__WRITTEN TASK__. Write what comes next in the passage about Epic Change and its Mother's Day campaign, picking up right after its final sentence.

:: TEXT PASSAGE ::

I got this provocative question from an amazing changemaker I have been fortunate to meet while in the US, Stacey Monk, founder of Epic Change. Epic Change support a select group of grassroots changemakers and social entrepreneurs around the world, starting with Mama Lucy, who founded a school in her village in Tanzania.

Epic Change is using social media and the power of love this Mother’s Day to fuel a campaign that both honours Mama’s around the world and raises funds to support the work of Mama Lucy and another three grassroots change agents in Tanzania, Afghanistan and Nepal. To Mama With Love invites people to create “heartspaces” to honour their Mum’s, the mother of their children, other mother’s they admire.

:::
:: DATASET ROWS ::

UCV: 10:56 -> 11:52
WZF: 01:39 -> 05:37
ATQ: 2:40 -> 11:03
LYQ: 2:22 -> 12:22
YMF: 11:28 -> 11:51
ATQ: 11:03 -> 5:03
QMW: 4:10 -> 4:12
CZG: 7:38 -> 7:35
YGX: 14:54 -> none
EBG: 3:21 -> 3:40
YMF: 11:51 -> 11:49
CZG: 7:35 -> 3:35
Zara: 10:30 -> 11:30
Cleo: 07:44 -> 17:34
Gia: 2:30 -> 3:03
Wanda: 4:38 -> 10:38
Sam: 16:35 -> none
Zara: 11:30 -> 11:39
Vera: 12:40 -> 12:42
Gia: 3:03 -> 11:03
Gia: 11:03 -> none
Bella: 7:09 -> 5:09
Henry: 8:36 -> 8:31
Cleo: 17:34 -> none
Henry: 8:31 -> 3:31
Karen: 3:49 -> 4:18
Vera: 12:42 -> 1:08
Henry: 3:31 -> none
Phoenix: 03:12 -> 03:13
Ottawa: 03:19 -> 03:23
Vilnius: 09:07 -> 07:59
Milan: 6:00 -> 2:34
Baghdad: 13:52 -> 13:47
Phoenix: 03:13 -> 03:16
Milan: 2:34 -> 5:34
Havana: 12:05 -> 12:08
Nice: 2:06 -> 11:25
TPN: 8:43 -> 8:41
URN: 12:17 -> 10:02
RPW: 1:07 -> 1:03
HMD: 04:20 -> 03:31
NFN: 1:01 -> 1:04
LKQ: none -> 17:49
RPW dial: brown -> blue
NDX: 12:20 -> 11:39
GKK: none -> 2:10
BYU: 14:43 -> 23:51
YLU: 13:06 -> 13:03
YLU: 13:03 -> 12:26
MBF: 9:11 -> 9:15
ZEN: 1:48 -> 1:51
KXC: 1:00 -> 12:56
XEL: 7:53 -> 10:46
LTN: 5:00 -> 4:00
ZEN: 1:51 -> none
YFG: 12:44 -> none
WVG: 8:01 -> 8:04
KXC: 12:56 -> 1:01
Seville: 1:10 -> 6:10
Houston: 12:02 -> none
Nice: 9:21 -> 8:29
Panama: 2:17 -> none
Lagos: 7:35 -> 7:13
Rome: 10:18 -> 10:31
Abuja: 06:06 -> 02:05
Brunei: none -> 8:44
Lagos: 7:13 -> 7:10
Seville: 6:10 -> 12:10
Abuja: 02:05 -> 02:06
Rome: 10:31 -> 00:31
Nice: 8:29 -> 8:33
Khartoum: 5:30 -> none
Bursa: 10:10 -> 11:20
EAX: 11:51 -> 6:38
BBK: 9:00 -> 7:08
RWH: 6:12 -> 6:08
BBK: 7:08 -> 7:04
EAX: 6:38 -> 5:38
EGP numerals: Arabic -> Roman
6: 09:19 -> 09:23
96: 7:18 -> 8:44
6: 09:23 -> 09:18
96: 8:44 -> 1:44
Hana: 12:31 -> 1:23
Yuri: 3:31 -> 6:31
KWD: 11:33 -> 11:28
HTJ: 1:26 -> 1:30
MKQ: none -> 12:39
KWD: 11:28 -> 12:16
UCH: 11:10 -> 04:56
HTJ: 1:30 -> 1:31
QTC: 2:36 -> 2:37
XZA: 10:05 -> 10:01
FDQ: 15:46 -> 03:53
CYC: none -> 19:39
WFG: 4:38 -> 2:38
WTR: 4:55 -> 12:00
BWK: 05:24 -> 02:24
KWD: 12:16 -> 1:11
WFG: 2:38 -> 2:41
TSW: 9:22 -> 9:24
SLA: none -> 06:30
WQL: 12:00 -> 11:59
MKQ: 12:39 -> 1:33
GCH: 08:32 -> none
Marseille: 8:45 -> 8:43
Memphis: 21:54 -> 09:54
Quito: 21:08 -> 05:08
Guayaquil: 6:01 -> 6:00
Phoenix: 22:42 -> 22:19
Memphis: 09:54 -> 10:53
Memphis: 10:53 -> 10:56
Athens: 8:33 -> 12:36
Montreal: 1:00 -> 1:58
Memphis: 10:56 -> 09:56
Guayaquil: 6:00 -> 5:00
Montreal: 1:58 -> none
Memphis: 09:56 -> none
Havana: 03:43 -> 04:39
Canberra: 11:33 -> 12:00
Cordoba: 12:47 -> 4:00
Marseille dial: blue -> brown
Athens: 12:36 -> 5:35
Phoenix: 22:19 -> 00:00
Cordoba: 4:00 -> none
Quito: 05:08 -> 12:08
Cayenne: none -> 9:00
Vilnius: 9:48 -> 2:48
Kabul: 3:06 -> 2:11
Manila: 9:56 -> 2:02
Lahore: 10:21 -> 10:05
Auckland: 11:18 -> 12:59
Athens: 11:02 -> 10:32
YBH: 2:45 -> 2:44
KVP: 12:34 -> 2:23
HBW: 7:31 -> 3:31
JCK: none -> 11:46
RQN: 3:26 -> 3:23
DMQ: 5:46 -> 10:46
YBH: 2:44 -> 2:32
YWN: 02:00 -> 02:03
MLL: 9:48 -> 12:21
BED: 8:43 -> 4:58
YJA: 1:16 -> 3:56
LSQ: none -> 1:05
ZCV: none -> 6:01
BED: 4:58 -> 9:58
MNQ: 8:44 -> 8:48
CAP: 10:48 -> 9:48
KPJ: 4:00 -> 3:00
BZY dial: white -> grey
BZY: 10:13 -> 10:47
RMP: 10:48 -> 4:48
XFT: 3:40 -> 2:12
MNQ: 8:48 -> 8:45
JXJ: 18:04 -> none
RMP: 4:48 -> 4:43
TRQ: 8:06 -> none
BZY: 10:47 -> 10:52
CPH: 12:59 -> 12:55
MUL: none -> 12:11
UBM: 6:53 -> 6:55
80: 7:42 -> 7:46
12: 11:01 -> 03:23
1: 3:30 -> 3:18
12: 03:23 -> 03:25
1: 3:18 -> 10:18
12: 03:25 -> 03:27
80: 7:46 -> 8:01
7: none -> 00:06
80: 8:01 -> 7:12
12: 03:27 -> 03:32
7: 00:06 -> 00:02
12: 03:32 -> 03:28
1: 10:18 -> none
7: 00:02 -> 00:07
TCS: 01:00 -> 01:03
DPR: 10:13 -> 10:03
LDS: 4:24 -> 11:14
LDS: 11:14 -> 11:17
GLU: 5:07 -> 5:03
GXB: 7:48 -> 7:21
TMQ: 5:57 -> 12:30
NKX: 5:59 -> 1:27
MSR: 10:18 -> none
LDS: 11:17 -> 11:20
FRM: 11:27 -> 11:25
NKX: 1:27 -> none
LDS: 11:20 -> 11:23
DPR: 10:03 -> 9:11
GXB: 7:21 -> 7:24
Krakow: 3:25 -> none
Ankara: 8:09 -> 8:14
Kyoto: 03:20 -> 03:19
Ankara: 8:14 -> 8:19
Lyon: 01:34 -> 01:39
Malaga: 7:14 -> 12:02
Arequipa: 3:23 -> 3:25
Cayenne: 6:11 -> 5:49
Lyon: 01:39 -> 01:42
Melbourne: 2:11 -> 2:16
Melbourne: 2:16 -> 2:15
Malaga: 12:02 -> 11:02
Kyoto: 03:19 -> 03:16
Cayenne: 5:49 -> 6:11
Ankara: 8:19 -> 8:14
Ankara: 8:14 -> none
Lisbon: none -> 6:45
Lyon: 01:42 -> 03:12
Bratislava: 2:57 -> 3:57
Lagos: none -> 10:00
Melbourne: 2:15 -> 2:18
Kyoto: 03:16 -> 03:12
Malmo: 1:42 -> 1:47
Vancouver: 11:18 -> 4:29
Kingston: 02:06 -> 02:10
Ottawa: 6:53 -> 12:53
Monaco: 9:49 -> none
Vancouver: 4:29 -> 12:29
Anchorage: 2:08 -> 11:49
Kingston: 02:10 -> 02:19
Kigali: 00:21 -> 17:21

:::

__ANSWER TO THIS PROBLEM__.
It’s a pleasure to be able to express my eternal gratitude for all that my Mum has done for me, and for our whole family, and this is a particularly appropriate and gratifying way to do it. My mother has always been a changemaker, a peace activist and pioneering broadcaster, CEO of arts organizations and now chair of a progressive think-tank.

I know she would admire the vision, commitment and work of the five (including Stacey) Mama’s being recognized and supported by To Mama With Love.

Thank you Mum, for everything. All my love, always.

Here is a screenshot of my heartspace:


You can create a heartspace to honour your (or someone elses) Mama at www.ToMamaWithLove.org and both share love and create change this Mother’s Day.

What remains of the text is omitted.